● Requirement:
Transcribe the line holding "48: (493, 533)" together with every line after it, through the end of the records, exactly and with no pictures.
(Raw data)
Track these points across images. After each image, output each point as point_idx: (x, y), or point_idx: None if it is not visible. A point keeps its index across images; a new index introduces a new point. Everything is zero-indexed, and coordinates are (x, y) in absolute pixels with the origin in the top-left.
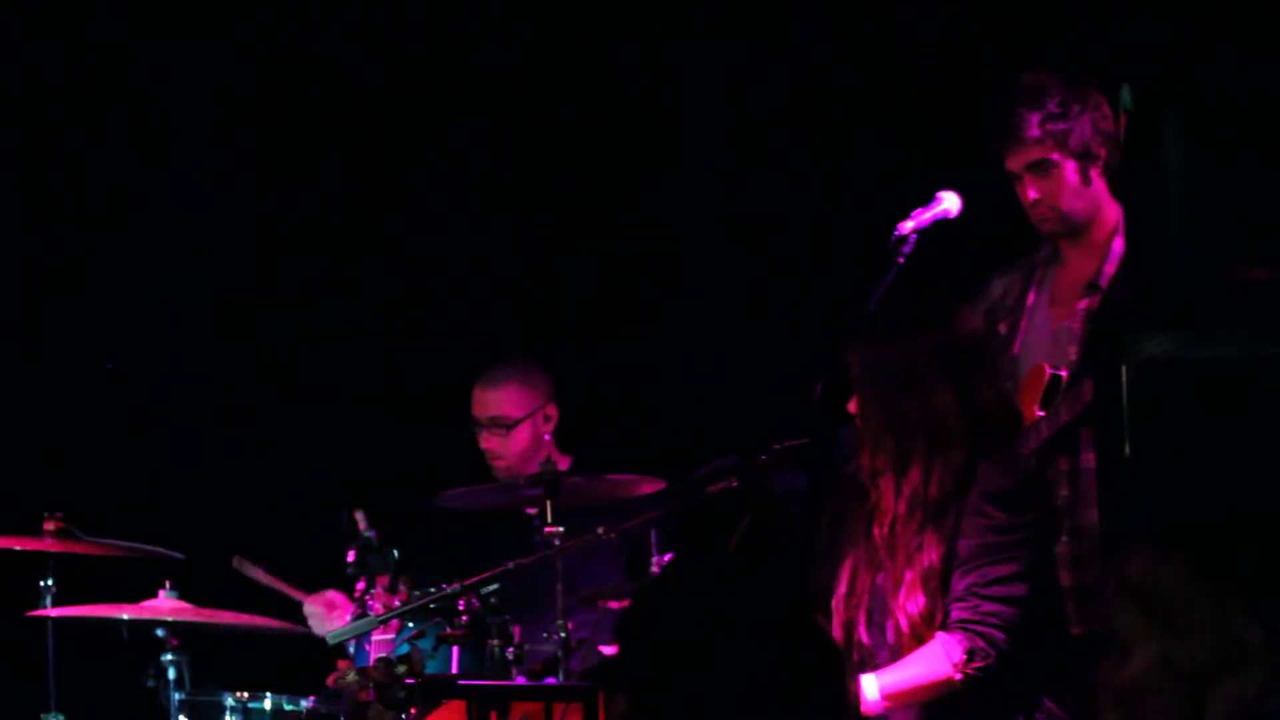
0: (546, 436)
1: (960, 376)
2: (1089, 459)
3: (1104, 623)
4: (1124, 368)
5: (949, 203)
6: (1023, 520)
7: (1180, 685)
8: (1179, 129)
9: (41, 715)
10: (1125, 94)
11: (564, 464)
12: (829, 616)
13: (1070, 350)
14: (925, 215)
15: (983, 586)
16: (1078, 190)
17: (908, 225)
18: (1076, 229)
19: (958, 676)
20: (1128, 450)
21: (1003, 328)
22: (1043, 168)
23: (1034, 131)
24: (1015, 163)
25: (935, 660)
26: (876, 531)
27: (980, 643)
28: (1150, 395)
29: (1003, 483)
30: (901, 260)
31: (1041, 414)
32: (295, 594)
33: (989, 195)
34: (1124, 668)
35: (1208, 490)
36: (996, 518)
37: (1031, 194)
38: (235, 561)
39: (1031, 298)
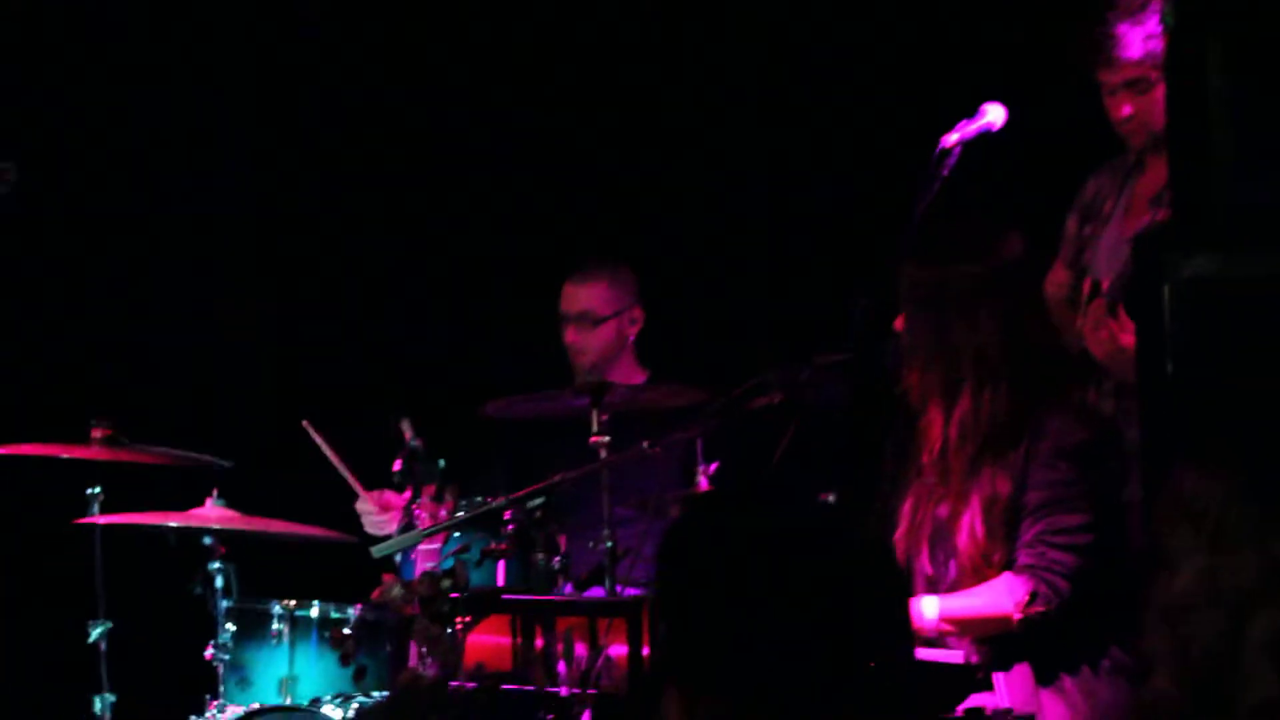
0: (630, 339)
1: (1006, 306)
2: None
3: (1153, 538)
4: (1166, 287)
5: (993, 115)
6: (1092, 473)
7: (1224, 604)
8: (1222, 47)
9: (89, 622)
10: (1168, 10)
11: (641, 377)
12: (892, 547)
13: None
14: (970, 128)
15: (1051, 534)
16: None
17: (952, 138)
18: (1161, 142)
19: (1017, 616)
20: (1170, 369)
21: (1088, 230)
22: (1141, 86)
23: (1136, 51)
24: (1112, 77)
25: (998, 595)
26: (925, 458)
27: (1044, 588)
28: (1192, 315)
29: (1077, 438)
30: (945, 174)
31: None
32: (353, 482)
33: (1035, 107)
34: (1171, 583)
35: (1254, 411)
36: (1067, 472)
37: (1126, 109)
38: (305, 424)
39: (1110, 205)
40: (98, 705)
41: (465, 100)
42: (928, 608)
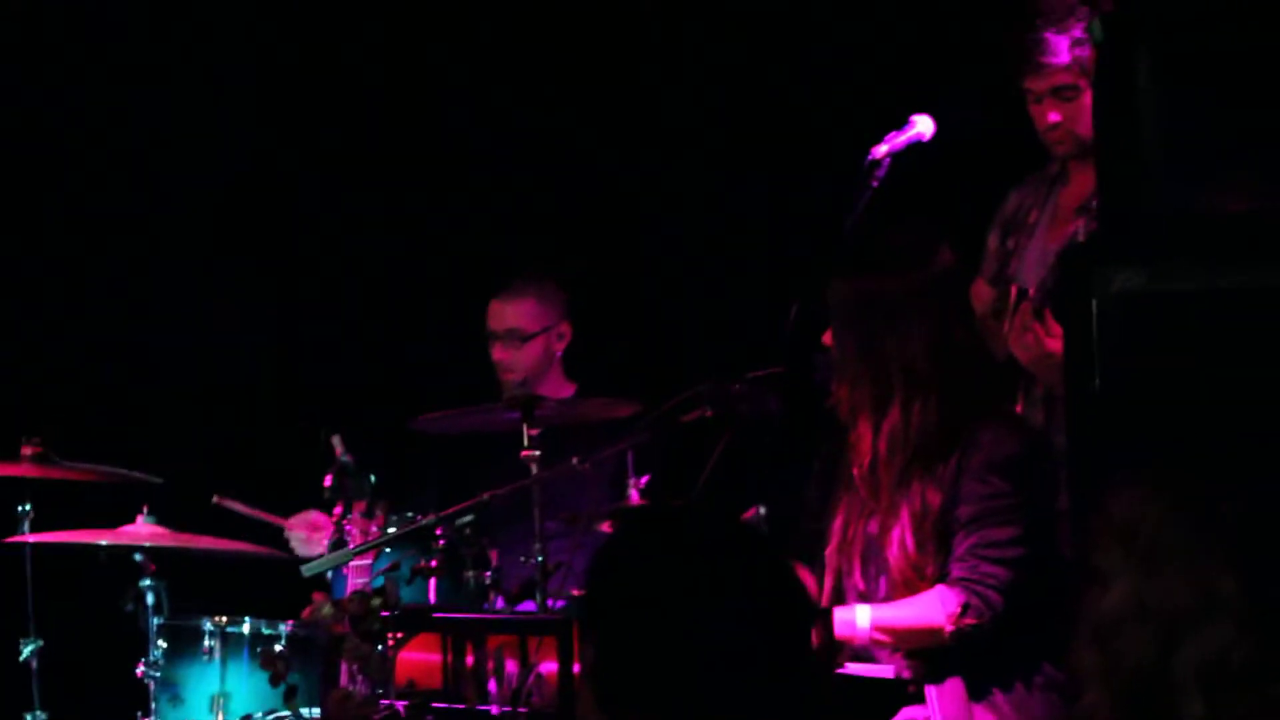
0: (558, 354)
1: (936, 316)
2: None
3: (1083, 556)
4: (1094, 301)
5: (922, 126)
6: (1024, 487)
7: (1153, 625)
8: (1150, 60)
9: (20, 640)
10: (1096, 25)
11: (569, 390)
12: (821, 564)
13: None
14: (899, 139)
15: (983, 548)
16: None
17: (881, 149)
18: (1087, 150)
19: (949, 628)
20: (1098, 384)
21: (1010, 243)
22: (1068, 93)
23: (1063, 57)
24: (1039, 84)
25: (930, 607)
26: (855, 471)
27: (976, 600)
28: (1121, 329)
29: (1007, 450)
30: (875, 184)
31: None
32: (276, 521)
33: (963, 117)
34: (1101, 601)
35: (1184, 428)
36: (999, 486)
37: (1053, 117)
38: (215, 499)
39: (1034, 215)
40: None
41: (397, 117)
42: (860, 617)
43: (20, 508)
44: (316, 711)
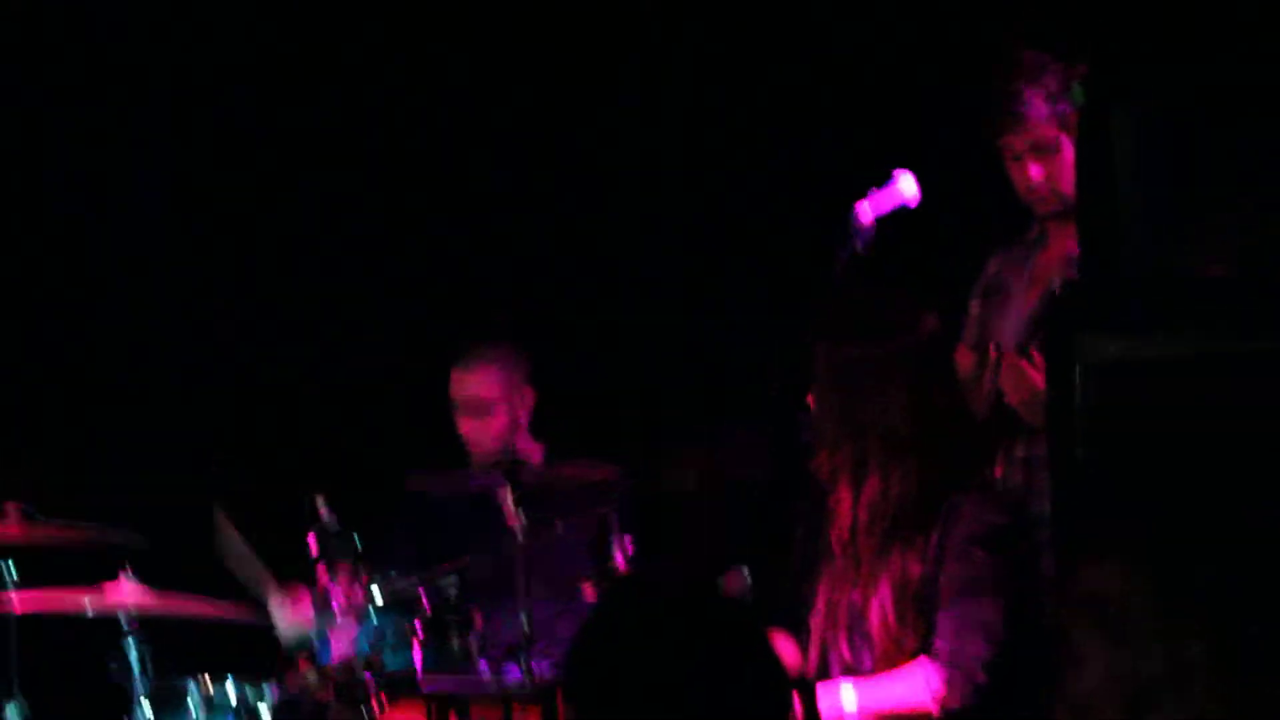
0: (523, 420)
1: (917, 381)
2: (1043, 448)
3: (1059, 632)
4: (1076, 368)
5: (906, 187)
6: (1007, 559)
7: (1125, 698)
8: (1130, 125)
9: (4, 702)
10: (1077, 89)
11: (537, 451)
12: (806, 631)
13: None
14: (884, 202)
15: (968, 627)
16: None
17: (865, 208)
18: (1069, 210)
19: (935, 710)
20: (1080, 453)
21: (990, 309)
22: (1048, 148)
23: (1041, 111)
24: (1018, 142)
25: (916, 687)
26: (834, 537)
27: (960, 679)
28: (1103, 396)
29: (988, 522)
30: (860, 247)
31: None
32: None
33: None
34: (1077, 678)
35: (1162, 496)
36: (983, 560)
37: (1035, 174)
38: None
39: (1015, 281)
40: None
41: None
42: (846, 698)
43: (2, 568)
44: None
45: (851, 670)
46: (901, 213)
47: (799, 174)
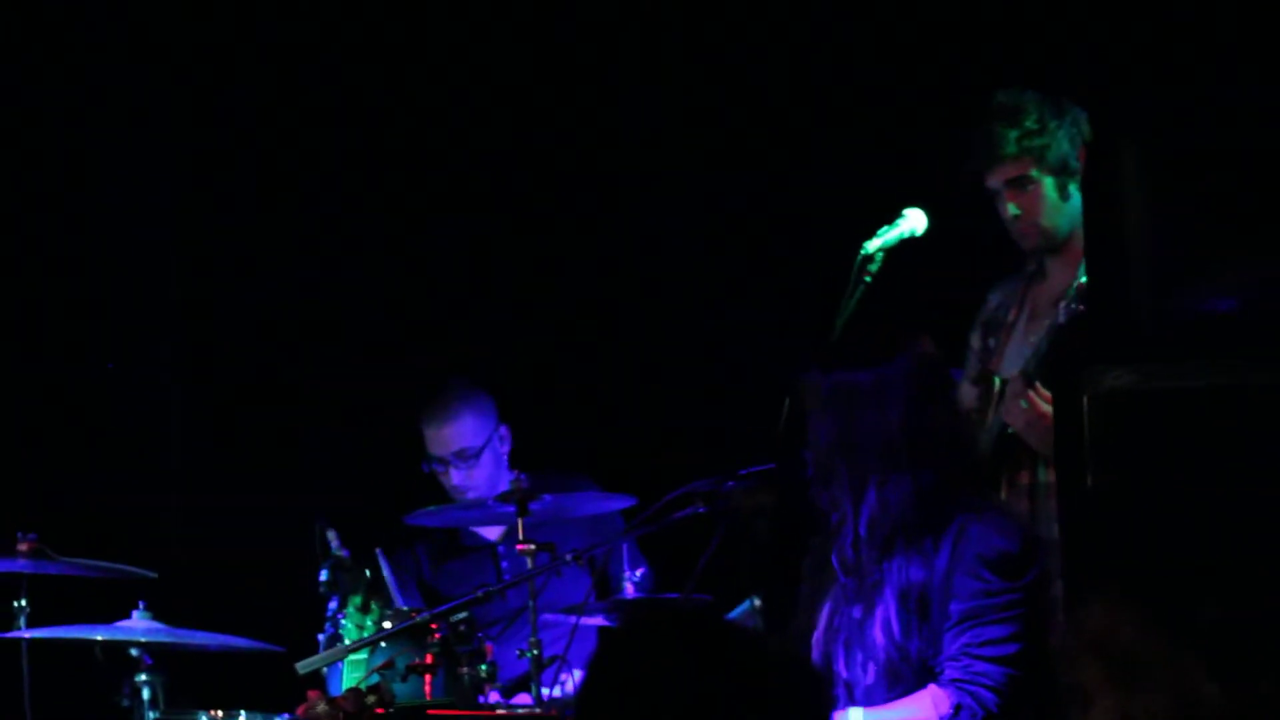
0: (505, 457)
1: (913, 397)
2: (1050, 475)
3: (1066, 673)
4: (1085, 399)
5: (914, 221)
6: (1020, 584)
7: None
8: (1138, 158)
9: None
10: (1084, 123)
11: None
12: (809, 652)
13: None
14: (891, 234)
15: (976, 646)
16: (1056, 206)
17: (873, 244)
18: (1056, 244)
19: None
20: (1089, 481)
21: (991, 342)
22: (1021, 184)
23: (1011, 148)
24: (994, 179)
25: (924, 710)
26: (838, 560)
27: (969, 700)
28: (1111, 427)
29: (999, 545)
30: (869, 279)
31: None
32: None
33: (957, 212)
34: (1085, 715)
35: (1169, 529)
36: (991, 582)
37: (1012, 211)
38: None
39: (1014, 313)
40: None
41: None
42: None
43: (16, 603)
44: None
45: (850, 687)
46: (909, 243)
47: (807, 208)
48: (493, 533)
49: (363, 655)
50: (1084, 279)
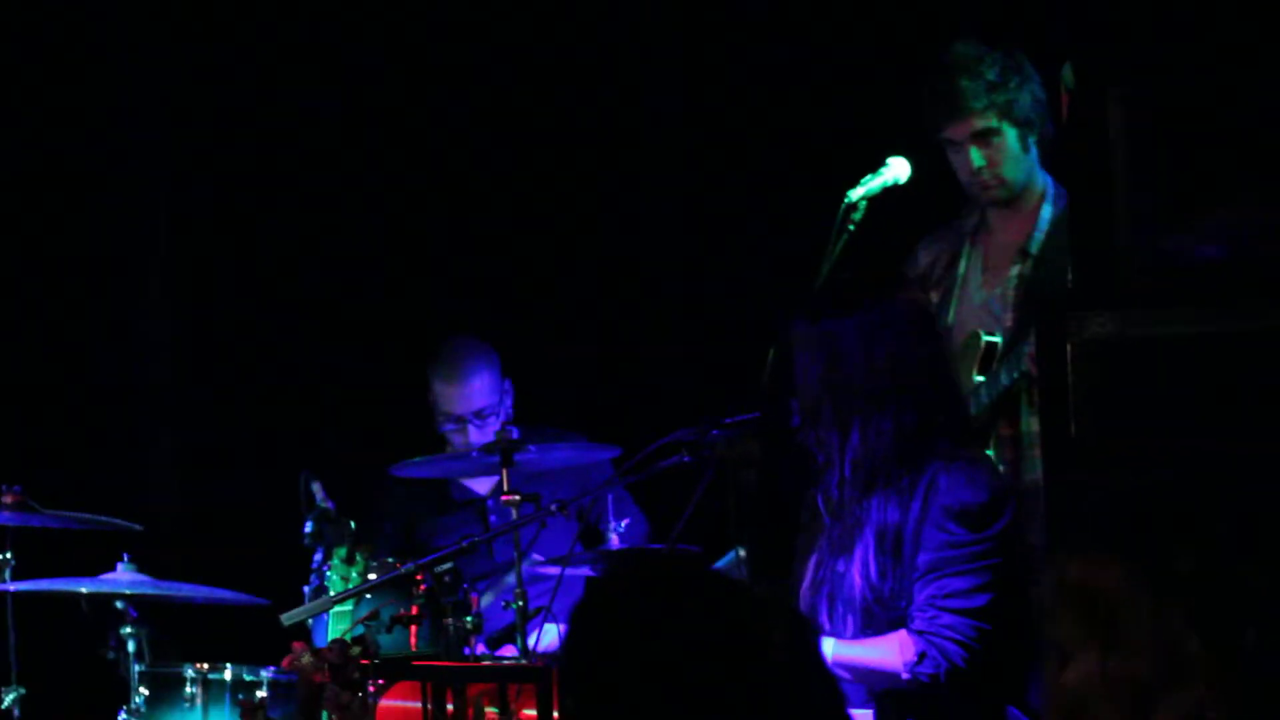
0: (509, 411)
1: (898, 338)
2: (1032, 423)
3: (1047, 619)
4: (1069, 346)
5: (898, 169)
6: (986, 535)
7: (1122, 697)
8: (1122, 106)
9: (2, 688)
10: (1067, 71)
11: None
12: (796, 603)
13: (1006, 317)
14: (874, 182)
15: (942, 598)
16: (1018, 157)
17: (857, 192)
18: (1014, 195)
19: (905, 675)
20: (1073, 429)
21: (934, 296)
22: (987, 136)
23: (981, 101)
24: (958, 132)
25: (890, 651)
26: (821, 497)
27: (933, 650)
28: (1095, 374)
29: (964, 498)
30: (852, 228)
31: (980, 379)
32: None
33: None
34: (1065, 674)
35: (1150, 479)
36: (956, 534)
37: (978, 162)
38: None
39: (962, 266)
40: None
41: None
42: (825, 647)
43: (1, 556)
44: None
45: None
(End Raw data)
● Written solution:
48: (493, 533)
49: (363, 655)
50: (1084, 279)
0: (509, 411)
1: (898, 338)
2: (1032, 423)
3: (1047, 619)
4: (1069, 346)
5: (898, 169)
6: (986, 535)
7: (1122, 697)
8: (1122, 106)
9: (2, 688)
10: (1067, 71)
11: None
12: (796, 603)
13: (1006, 317)
14: (874, 182)
15: (942, 598)
16: (1018, 157)
17: (857, 192)
18: (1014, 195)
19: (905, 675)
20: (1073, 429)
21: (934, 296)
22: (987, 136)
23: (981, 101)
24: (958, 132)
25: (890, 651)
26: (821, 497)
27: (933, 650)
28: (1095, 374)
29: (964, 498)
30: (852, 228)
31: (980, 379)
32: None
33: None
34: (1065, 674)
35: (1150, 479)
36: (956, 534)
37: (978, 162)
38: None
39: (962, 266)
40: None
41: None
42: (825, 647)
43: (1, 556)
44: None
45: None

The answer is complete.